What is needed:
When you reach the line containing "4: (770, 426)" in the entries below, begin reproducing lines exactly, and stop once the line containing "19: (712, 356)" is done.

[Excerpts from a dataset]
□ □ □ □ □

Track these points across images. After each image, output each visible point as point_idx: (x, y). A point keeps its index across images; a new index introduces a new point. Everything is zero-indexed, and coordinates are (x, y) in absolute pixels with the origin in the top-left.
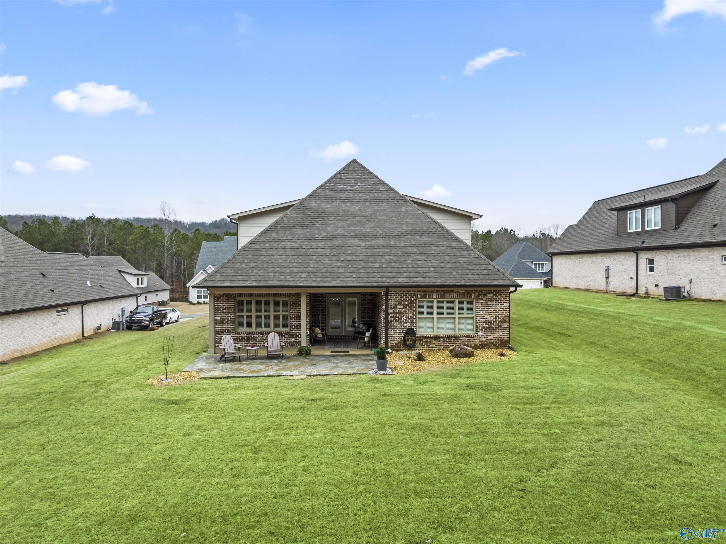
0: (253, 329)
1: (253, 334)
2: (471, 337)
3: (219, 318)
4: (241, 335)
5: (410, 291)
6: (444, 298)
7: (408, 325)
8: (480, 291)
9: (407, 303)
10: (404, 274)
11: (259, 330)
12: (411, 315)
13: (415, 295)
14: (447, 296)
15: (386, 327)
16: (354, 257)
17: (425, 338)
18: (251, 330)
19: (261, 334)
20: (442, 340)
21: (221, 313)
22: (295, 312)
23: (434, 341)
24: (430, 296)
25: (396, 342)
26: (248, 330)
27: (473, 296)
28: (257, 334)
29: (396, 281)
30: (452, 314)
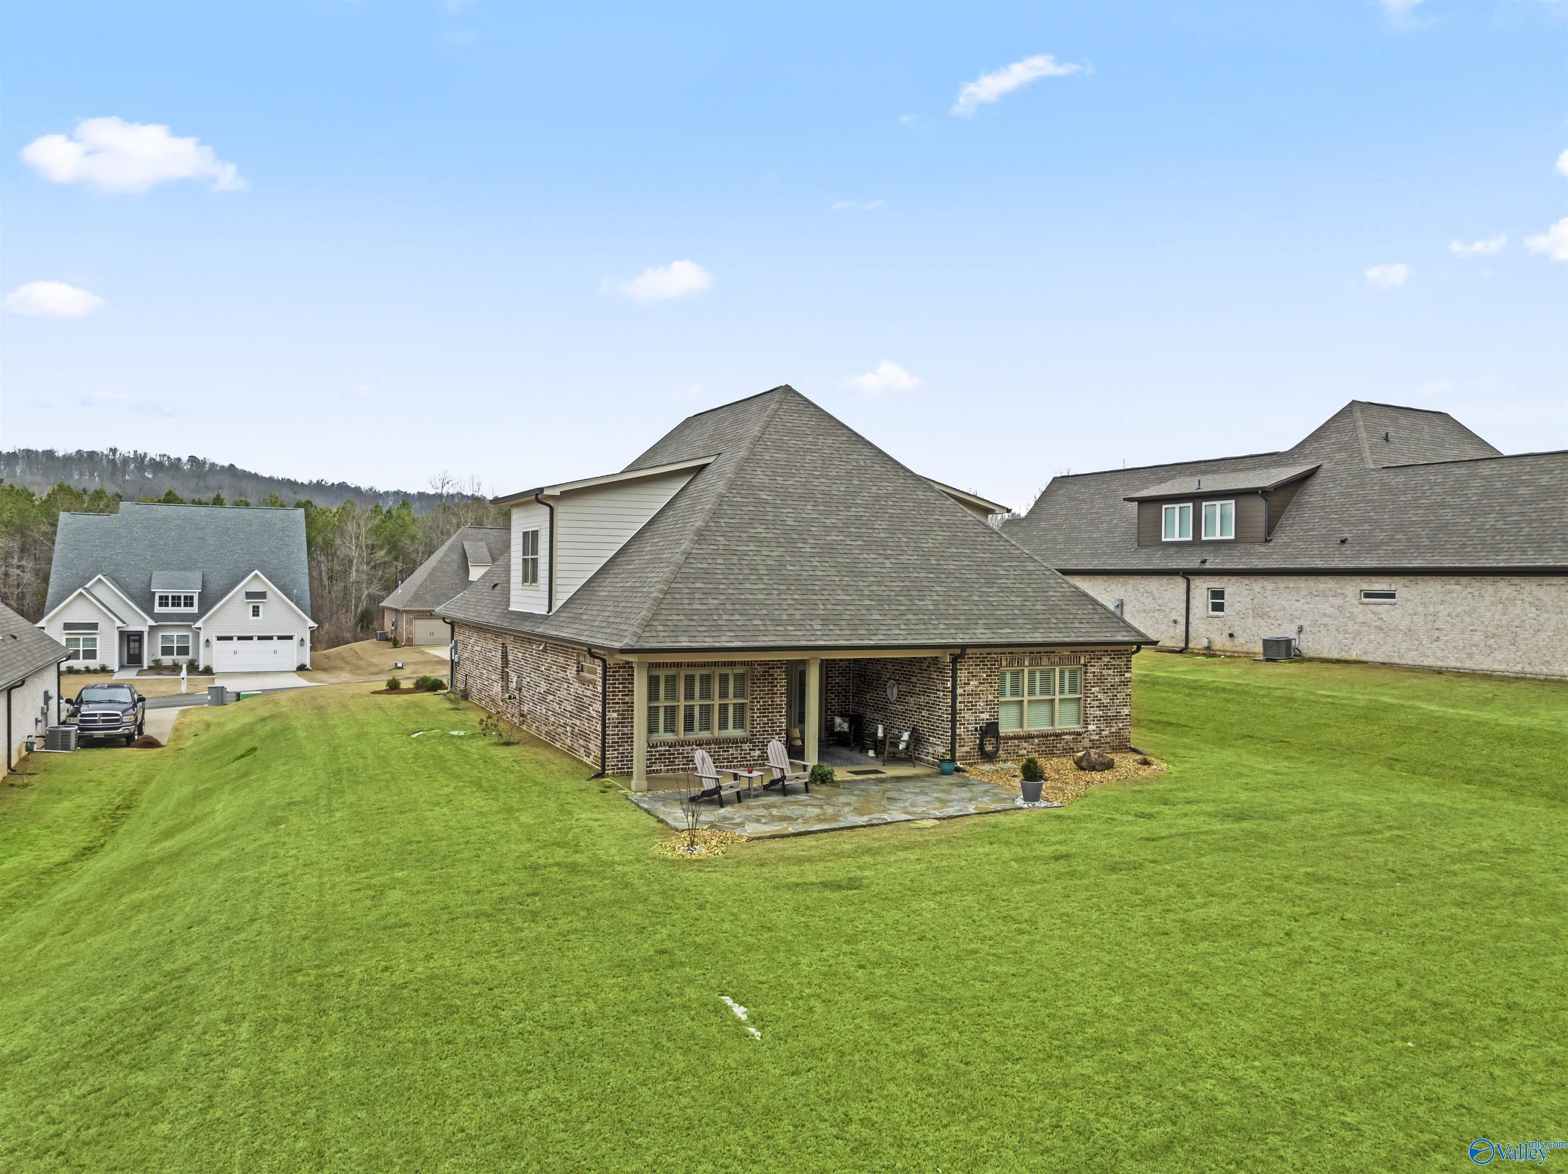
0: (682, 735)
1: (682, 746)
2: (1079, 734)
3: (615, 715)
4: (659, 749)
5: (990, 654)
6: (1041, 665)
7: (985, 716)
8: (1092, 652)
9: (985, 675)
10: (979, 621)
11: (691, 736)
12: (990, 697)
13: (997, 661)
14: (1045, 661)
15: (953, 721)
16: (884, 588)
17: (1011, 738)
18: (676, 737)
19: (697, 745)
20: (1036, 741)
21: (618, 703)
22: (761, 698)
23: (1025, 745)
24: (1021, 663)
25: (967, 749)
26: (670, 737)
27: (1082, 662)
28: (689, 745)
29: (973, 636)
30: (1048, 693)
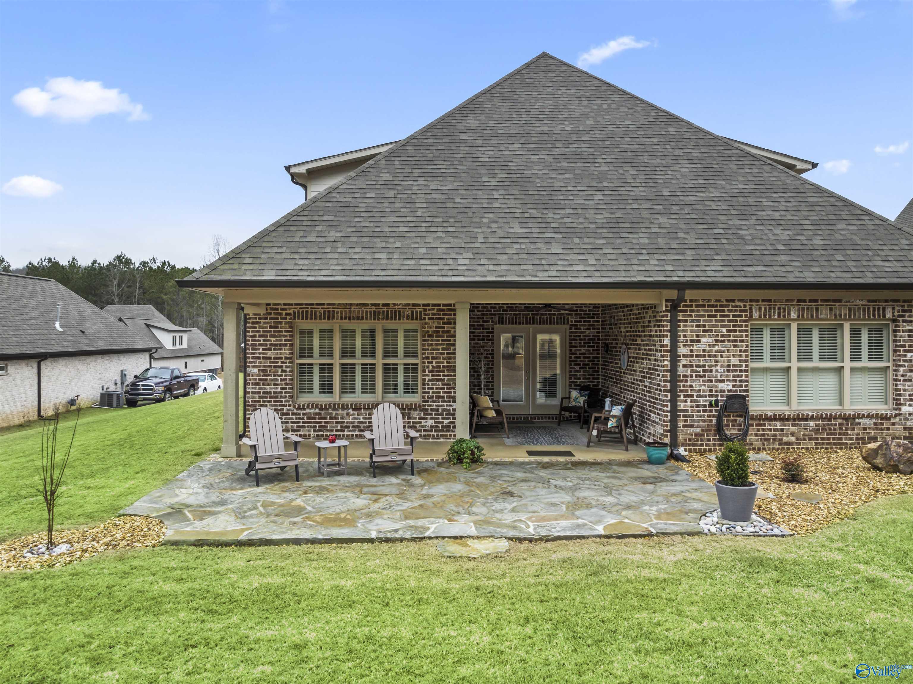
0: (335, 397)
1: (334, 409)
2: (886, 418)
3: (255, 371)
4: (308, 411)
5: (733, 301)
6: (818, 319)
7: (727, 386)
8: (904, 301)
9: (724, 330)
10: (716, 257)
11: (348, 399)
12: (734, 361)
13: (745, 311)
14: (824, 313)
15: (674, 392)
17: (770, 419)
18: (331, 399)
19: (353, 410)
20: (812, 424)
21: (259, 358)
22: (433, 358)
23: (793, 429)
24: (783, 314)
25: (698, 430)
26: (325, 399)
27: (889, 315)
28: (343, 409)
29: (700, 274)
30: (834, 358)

□ □ □ □ □

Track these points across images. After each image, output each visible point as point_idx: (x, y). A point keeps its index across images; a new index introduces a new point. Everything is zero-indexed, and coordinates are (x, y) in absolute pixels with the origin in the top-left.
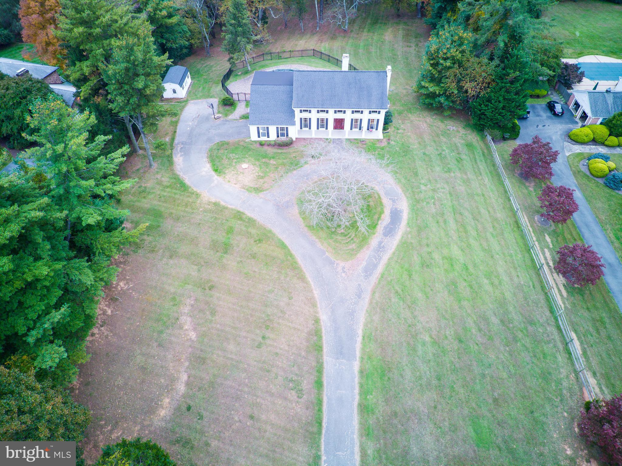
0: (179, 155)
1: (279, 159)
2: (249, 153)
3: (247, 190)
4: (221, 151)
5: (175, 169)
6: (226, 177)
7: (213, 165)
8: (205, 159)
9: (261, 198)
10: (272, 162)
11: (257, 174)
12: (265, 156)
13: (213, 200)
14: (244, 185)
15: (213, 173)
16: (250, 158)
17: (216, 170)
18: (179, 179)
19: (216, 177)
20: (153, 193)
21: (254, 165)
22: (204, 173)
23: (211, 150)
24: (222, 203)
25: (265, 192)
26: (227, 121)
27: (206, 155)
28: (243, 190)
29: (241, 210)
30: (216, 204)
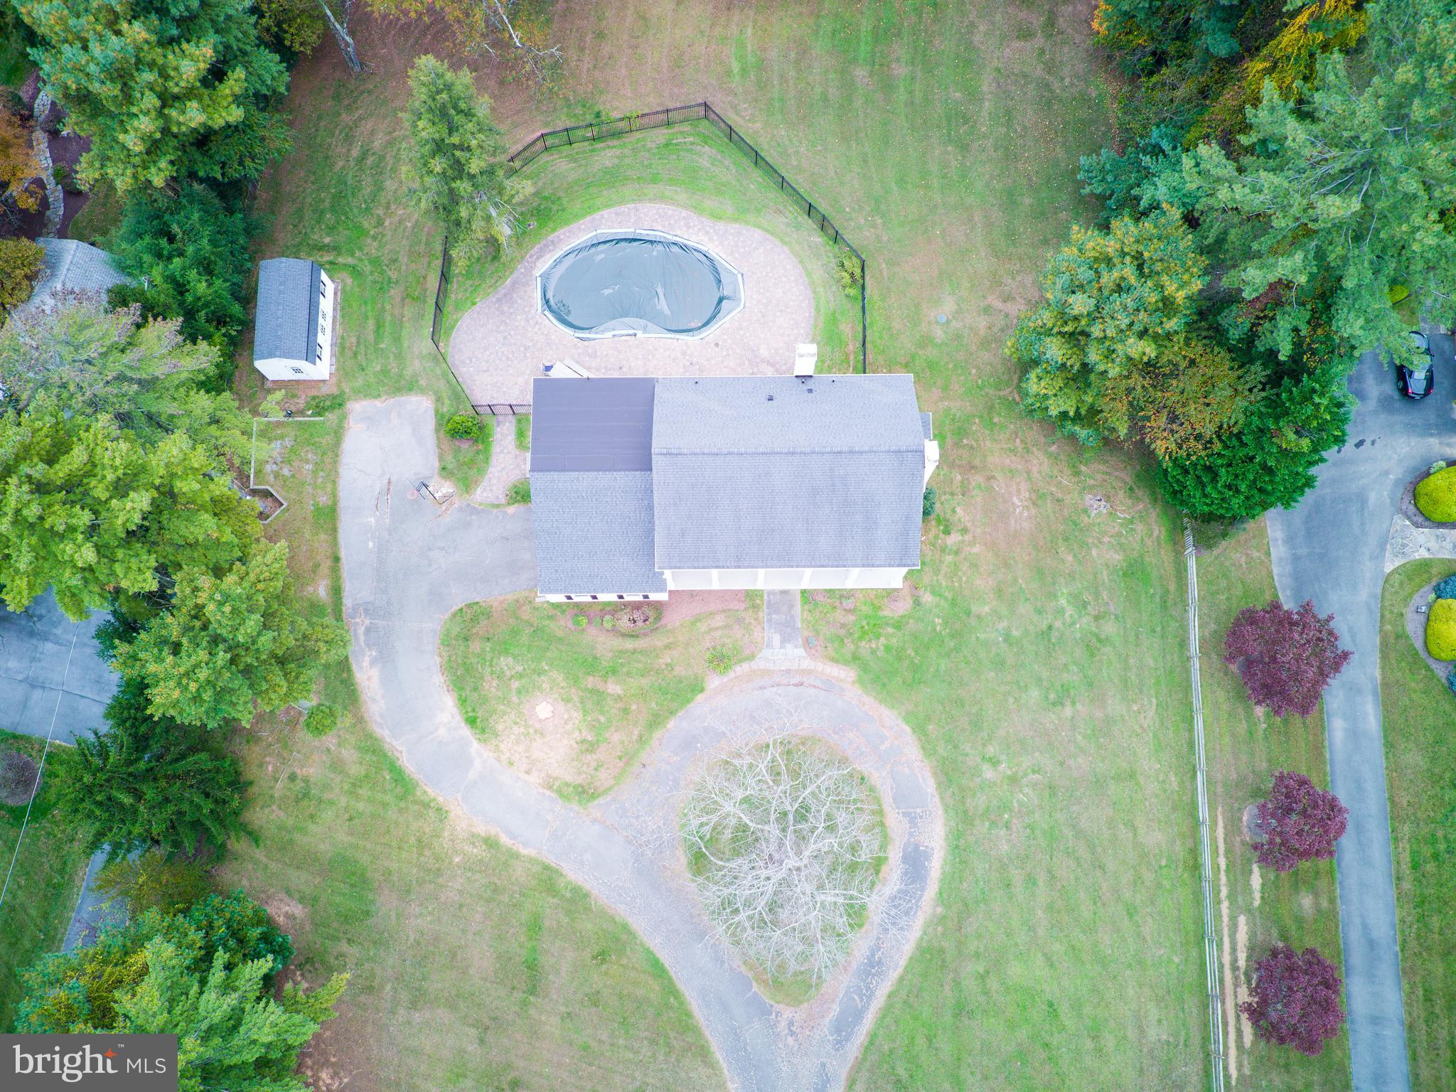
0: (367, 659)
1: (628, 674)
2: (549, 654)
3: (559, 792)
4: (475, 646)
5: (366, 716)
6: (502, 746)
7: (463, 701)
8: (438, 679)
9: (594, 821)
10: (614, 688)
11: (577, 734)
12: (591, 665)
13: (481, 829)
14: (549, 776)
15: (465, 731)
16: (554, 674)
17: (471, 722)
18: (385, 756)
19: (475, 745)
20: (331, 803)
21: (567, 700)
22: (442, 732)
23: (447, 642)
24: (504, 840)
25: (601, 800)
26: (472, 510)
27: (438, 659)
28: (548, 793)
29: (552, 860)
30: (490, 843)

□ □ □ □ □

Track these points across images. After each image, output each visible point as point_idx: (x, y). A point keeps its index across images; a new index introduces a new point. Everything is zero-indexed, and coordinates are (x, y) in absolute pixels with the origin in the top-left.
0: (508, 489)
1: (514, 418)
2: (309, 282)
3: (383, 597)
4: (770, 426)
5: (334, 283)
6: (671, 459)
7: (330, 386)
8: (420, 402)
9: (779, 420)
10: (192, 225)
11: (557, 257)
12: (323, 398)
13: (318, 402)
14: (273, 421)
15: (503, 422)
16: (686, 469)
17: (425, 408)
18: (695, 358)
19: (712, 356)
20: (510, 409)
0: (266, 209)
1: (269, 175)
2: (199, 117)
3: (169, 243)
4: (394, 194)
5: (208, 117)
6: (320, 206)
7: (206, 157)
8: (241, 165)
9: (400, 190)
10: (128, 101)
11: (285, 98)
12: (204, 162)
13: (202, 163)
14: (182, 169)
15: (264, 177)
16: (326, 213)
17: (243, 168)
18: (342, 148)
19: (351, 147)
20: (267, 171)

□ □ □ □ □

Answer to the problem:
4: (770, 426)
5: (334, 283)
6: (671, 459)
7: (330, 386)
8: (420, 402)
9: (779, 420)
10: (192, 225)
11: (557, 257)
12: (323, 398)
13: (318, 402)
14: (273, 421)
15: (503, 422)
16: (686, 469)
17: (425, 408)
18: (695, 358)
19: (712, 356)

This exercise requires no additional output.